Children followed distinguished doctor into medical careers
Sir Dugald Baird
Regius Professor of Midwifery
FEW families have made such a significant contribution to the NHS in Scotland as the Bairds.
In 2020, NHS Grampian will open the new Baird Family Hospital in honour of Sir Duguld and Lady Matilda Baird and two of their children, Joyce and David.
The facility, adjacent Aberdeen Royal Infirmary and Royal Aberdeen Children’s Hospital, will encompass maternity, gynaecology, breast screening and breast surgery services, as well as a neonatal unit, centre for reproductive medicine, an operating theatre suite and research and teaching facilities.
Sir Dugald was born in Greenock and studied medicine at Glasgow University, where he graduated in 1922. As a student and young doctor in Glasgow he saw the effects of poverty on mothers and babies and this influenced his lifelong interest in socioeconomic factors in health and disease.
In 1937 he was appointed Regius Professor of Midwifery in Aberdeen and spent the next three decades shaping policy on reproductive health, perinatal and maternal mortality, social obstetrics and cervical screening.

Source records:
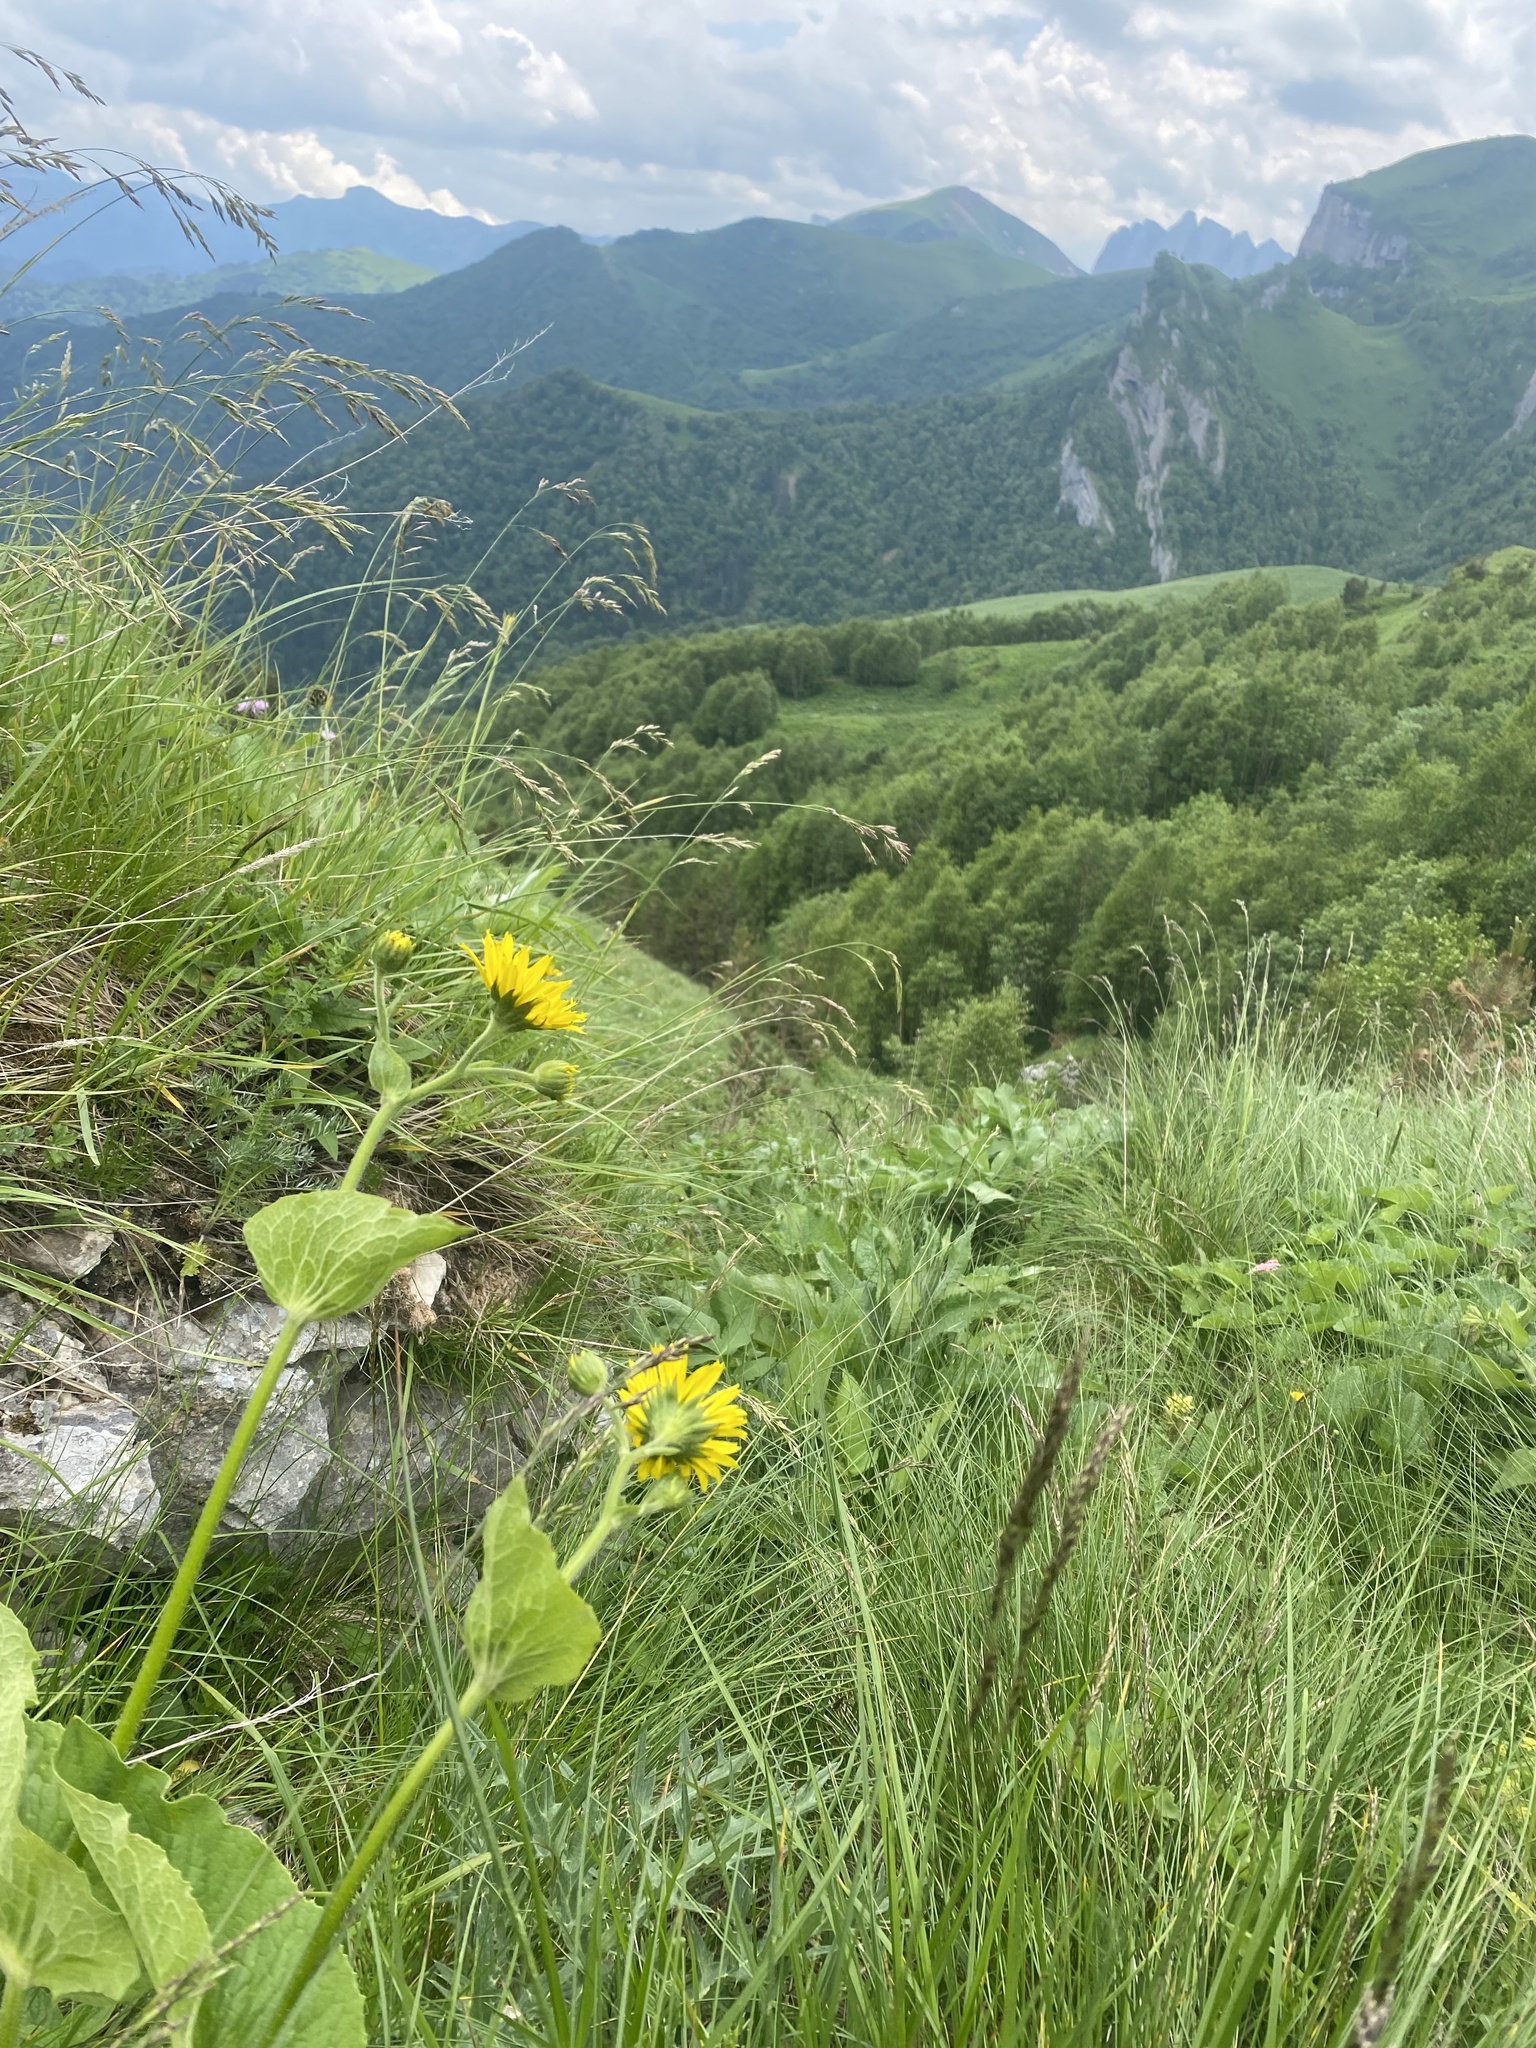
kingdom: Plantae
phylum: Tracheophyta
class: Magnoliopsida
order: Asterales
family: Asteraceae
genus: Doronicum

Required action A: List the areas on which, according to the article on Sir Dugald Baird, he spent three decades shaping policy.
Required action B:
Answer these questions from the article on Sir Dugald Baird:
(i) In what town was Sir Dugald born?
(ii) In what year is NHS Grampian to open the Baird Family Hospital?
(iii) In what year was he appointed Regius Professor of Midwifery in Aberdeen?
Required action C: Write the next part of the article on Sir Dugald Baird, picking up after its final sentence.
These items have no connection to the article on Sir Dugald Baird.

Reply A: reproductive health; perinatal and maternal mortality; social obstetrics; cervical screening

Reply B:
(i) Greenock
(ii) 2020
(iii) 1937

Reply C:
He and Lady Baird, also a physician, established the first free family planning clinic in Aberdeen. In 1951 he started the Aberdeen Maternity and Neonatal Databank, linking all obstetric and fertility-related events in women from a defined population. Sir Dugald retired in 1965 and died in 1986; Lady Baird died in 1983.
Their daughter, Joyce Baird, was also an internationally acclaimed physician and scientist, specialising in diabetes at the Western General in Edinburgh. She died in 2014 aged 85.
Their son, Professor David Tennent Baird, 82, held the chair of Obstetrics and Gynaecology at Edinburgh University and has served as a expert in human reproductive biology for the World Health Organisation. He developed antiprogesterone pills, used worldwide for contraception, as well as the treatment of conditions such as fibroids.